A man went to the doctor's office to ask for a triple dose of Viagra. 
The doctor told him that he couldn't allow him a triple dose.
'Why not?' asked the man.
'Because it's not safe,' replied the doctor.
'But I need it really bad,' said the man.
'Well, why do you need it so badly?' asked the doctor.

The man said, 'My girlfriend is coming into town on Friday, my ex-wife will be here on Saturday and my wife is coming home on Sunday.

So you see, I've got to have a triple dose.'

The doctor finally relented saying, 'All right, I'll give it to you, but you have to come in Monday morning so that I can check you to see if there are any side effects.'

On Monday afternoon the man dragged himself into the doctor's office... his right arm in a sling.

The doctor asked, 'Good gawd!
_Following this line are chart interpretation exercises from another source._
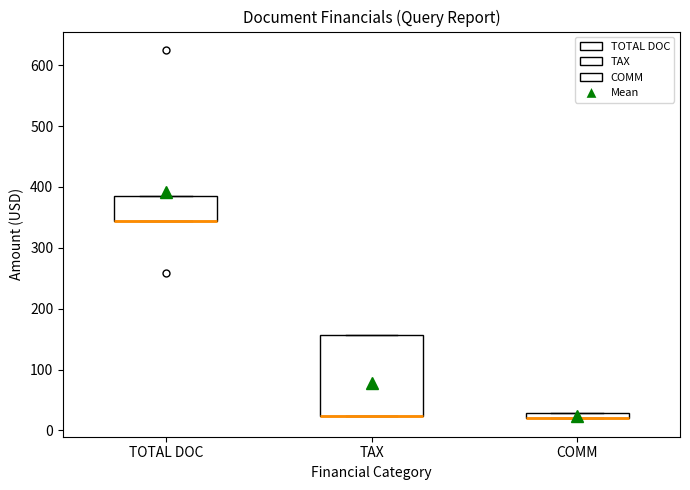

Which box is the tallest, from its lower edge to its upper edge?

TAX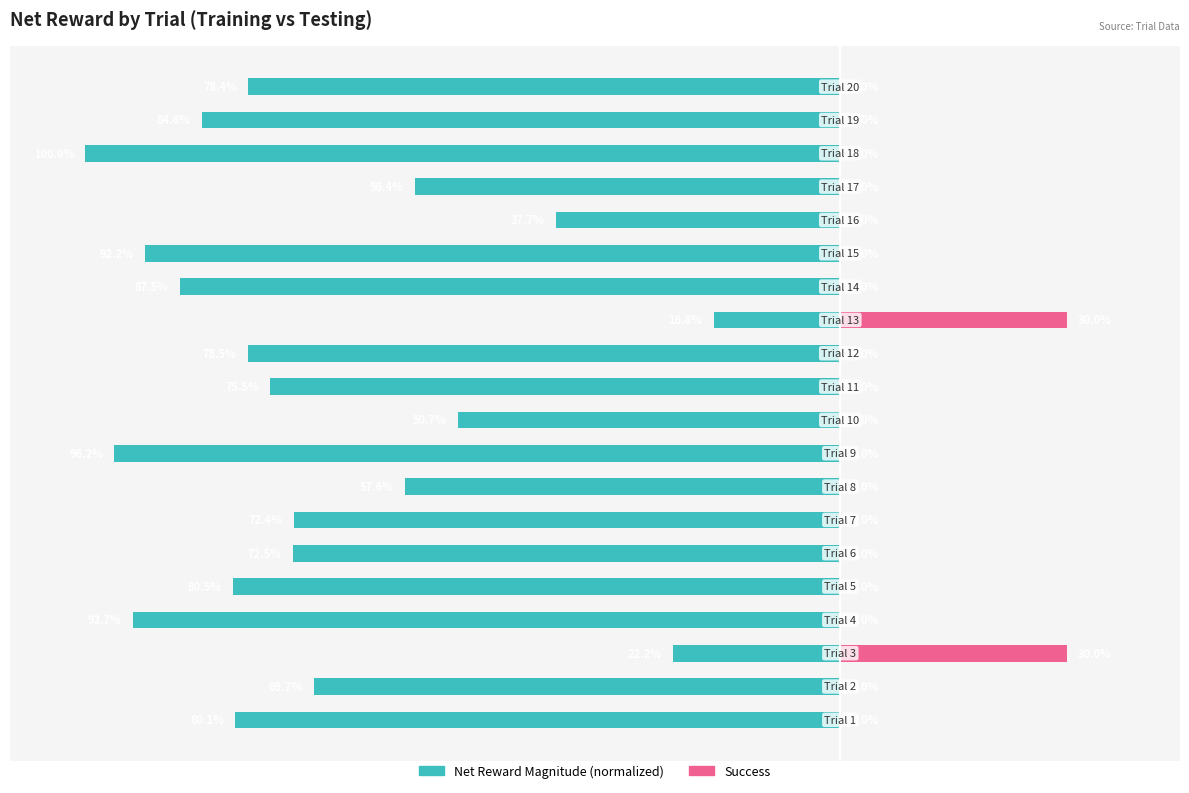

List the series in order of their overall mean, lowest first.

Net Reward Magnitude, Success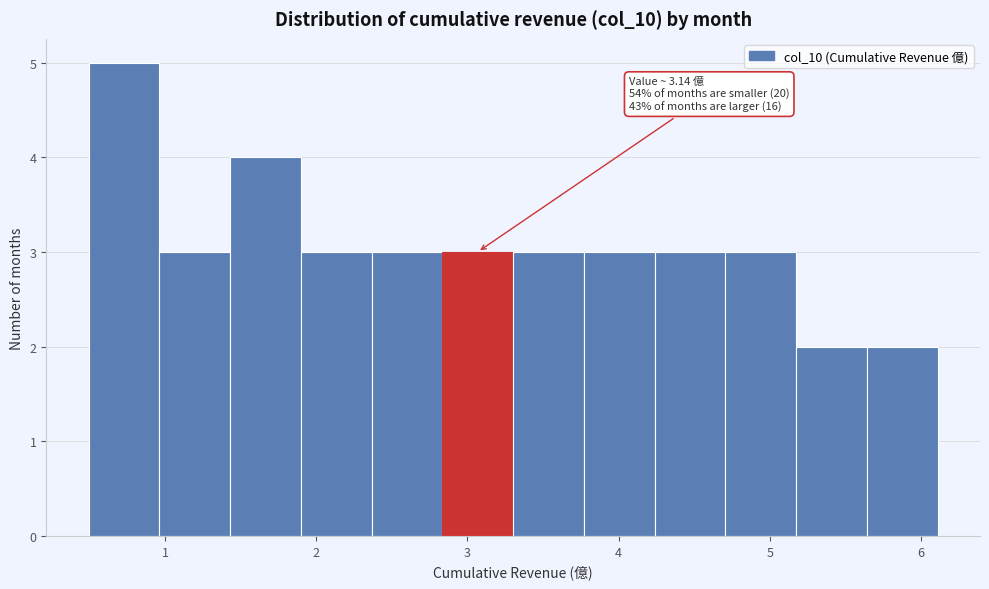

Over which range of the x-axis is the bar tallest?

0.5 to 1.0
What happened to you?'

The man said, 'No one showed up.'


----------



## Hoggy (May 8, 2002)

:lol: :lol: 
Hoggy


----------



## davelincs (Jan 1, 2010)

:lol:


----------



## YoungOldUn (Apr 12, 2011)

:lol: :lol:


----------



## T3RBO (Dec 9, 2003)

:lol: :lol:


----------



## Nilesong (Jan 19, 2009)

:lol:


----------



## roadsterx (Sep 7, 2011)

:lol: :lol:


----------



## Dotti (Mar 9, 2003)

:lol: :lol:


----------



## batugundal (Jul 27, 2011)

:lol: :lol:


----------